In January, over 40 Pakistanis perished in another incident when a boat carrying irregular migrants from Mauritania to Spain sank. That vessel, which departed Mauritania on January 2, had 86 people on board — 66 of them Pakistani. Moroccan authorities rescued 36 survivors from that wreckage.
Even earlier, more than 80 Pakistanis drowned in mid-December 2024 in a pair of boat accidents near Greece.
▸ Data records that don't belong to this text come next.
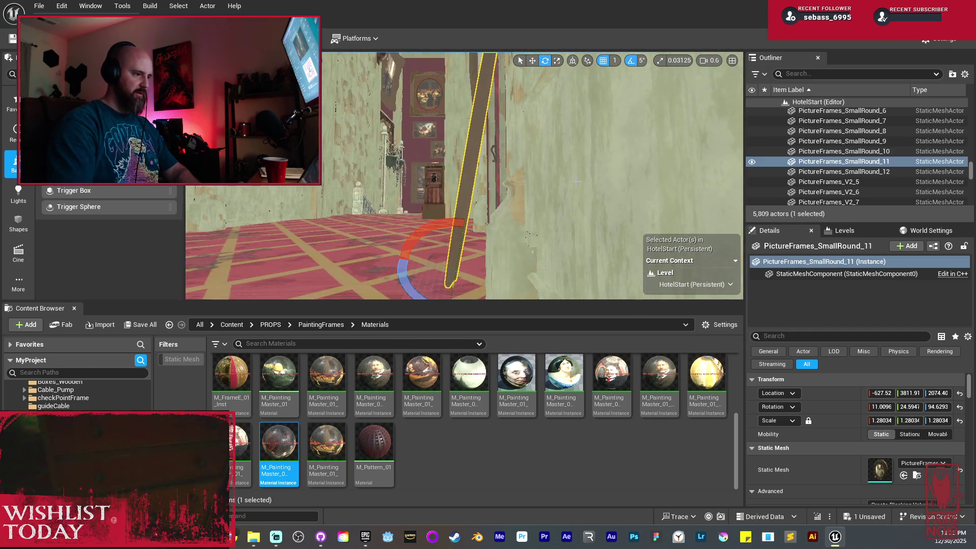
pyautogui.click(571, 62)
pyautogui.press('w')
pyautogui.moveTo(432, 269)
pyautogui.mouseDown()
pyautogui.moveTo(447, 268)
pyautogui.moveTo(445, 244)
pyautogui.moveTo(480, 230)
pyautogui.mouseUp()
pyautogui.press('f')
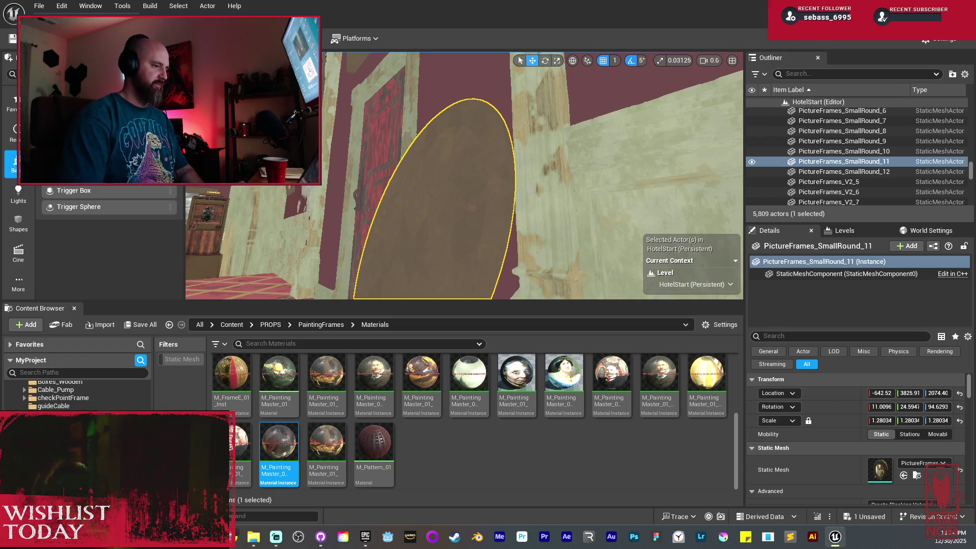
pyautogui.moveTo(529, 187)
pyautogui.mouseDown()
pyautogui.moveTo(513, 216)
pyautogui.moveTo(488, 188)
pyautogui.moveTo(539, 204)
pyautogui.moveTo(487, 150)
pyautogui.moveTo(558, 110)
pyautogui.moveTo(534, 99)
pyautogui.mouseUp()
pyautogui.click(545, 203)
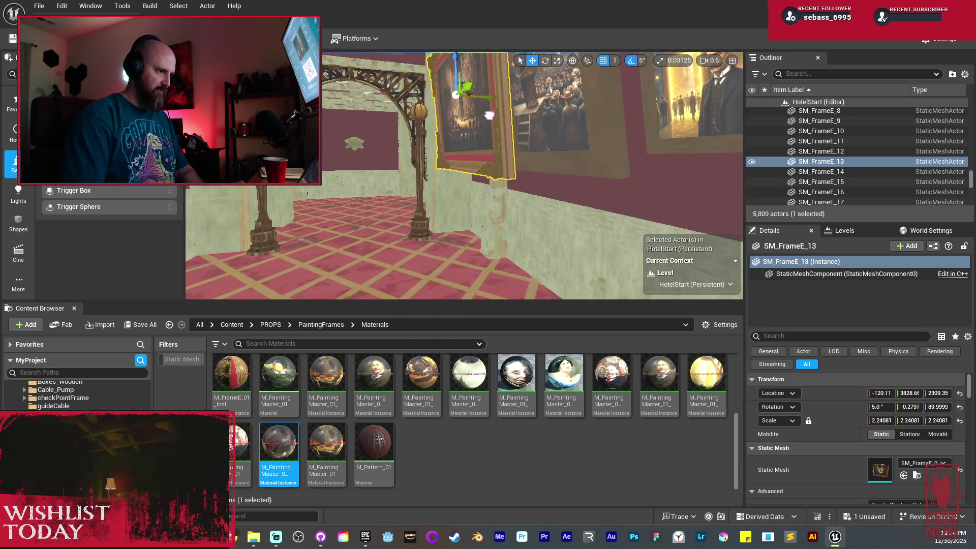
# Step: Turn SM_FrameE_13 a further 5 degrees and lower it on the wall
pyautogui.press('e')
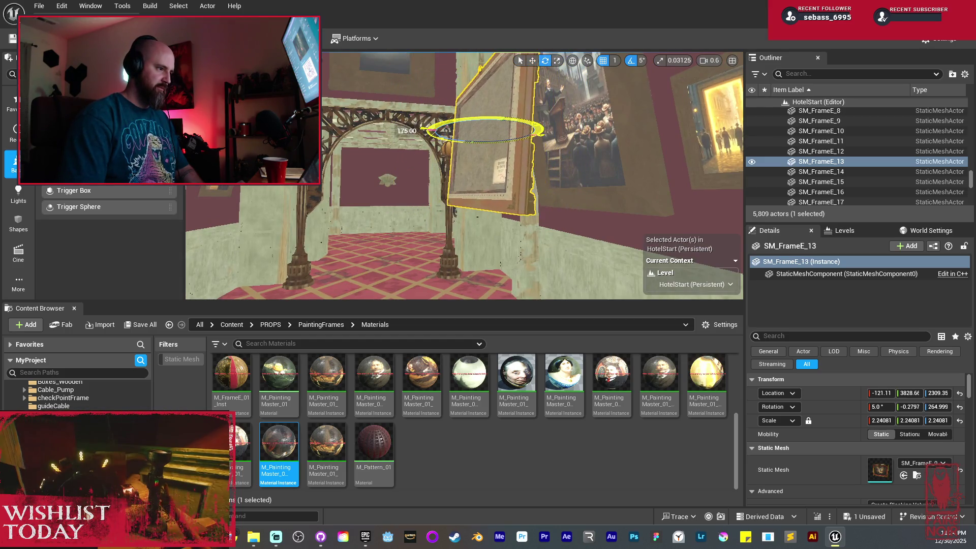
pyautogui.moveTo(430, 130); pyautogui.dragTo(431, 131)
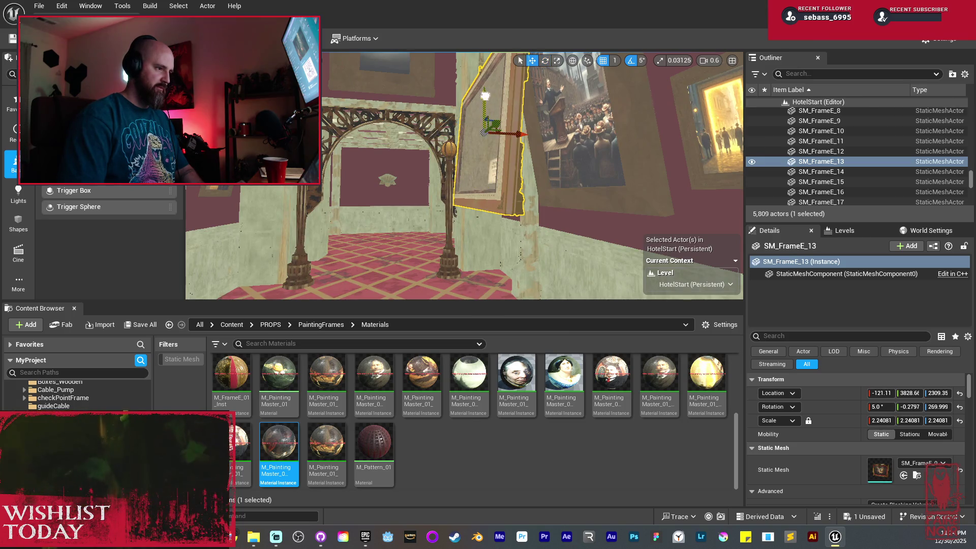
pyautogui.moveTo(493, 122)
pyautogui.mouseDown()
pyautogui.moveTo(488, 138)
pyautogui.moveTo(463, 140)
pyautogui.mouseUp()
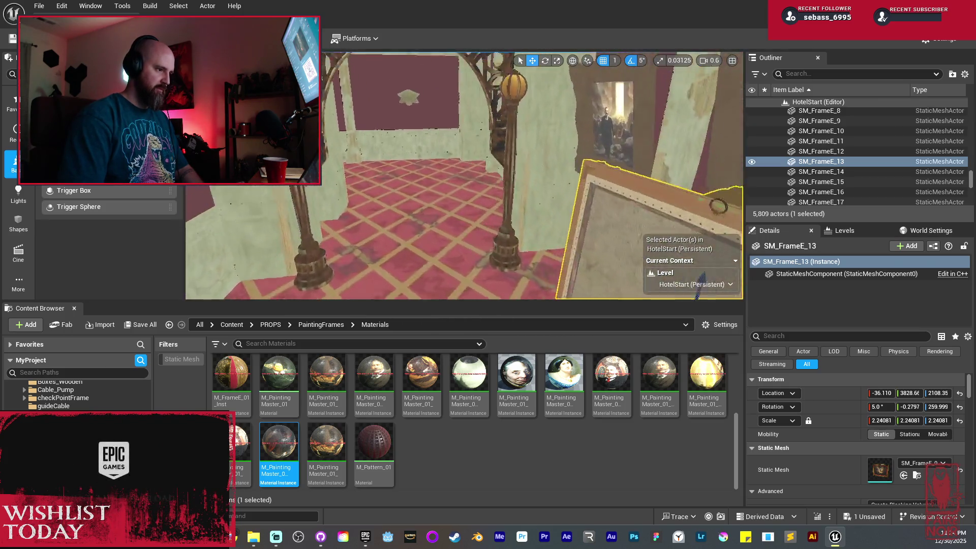
# Step: Reposition PictureFrames_Small_38 into the room along X and Y, spinning it and lowering it toward the floor
pyautogui.click(465, 166)
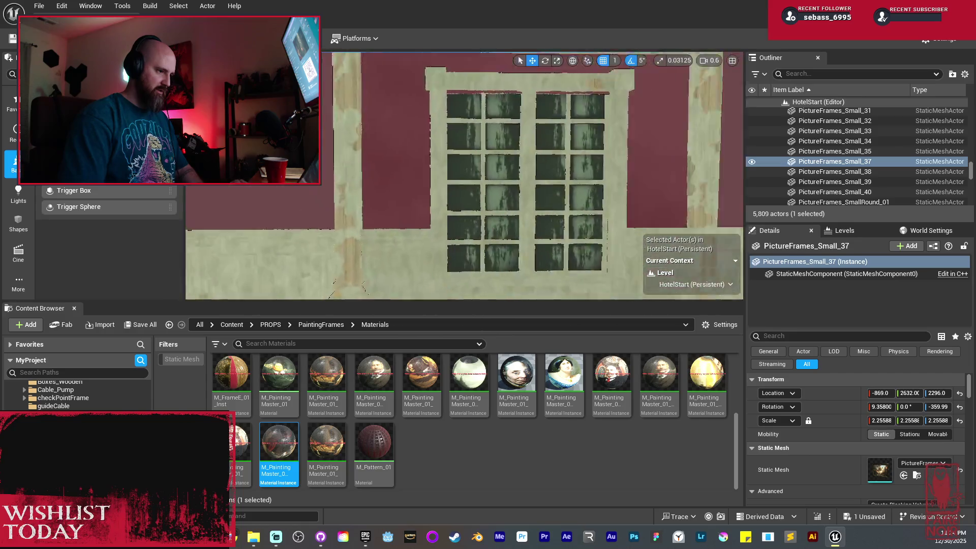
pyautogui.doubleClick(834, 172)
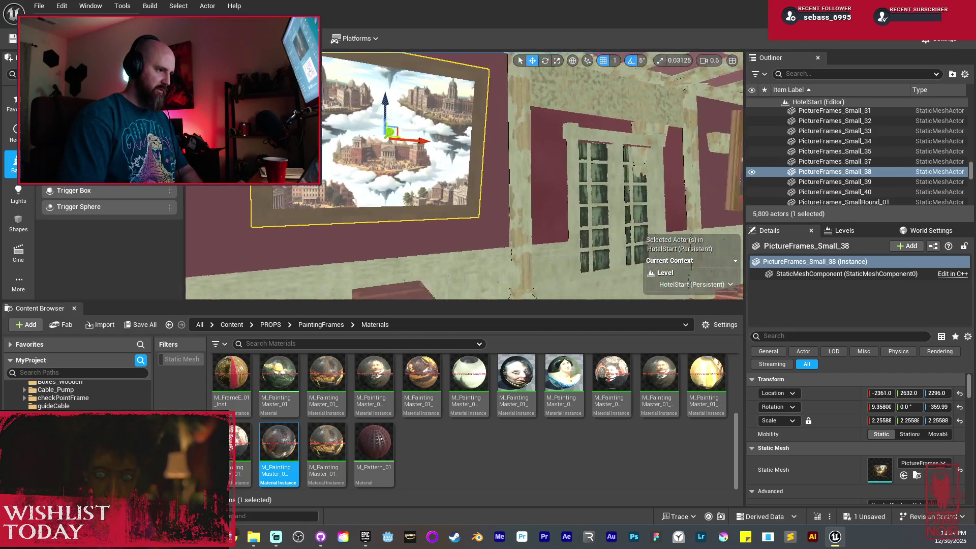
pyautogui.moveTo(336, 141)
pyautogui.mouseDown()
pyautogui.moveTo(367, 137)
pyautogui.moveTo(356, 152)
pyautogui.moveTo(366, 158)
pyautogui.moveTo(356, 131)
pyautogui.mouseUp()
These repeated tragedies underline the grave risks associated with irregular migration across the Mediterranean.
In response to the growing number of such incidents, Prime Minister Shehbaz Sharif’s government has intensified its crackdown on human smugglers and the officials accused of facilitating illegal migration.
To date, 35 officials from the Federal Investigation Agency have been dismissed, and former Director General Ahmad Ishaq Jahangir was removed for the agency’s reportedly slow pace in investigating the incidents and dismantling trafficking networks.
Amid heightened public awareness campaigns, Lahore’s Jamia Naeemia has issued a formal religious edict against illegal migration. The decree, issued by Dr Mufti Raghib Hussain Naeemi and Mufti Imran Hanfi, stated that using unlawful means to travel abroad is both illegal and a violation of Islamic teachings.
As the government and religious institutions join forces to discourage such perilous journeys, the latest tragedy in Libya serves as a grim reminder of the human cost of irregular migration.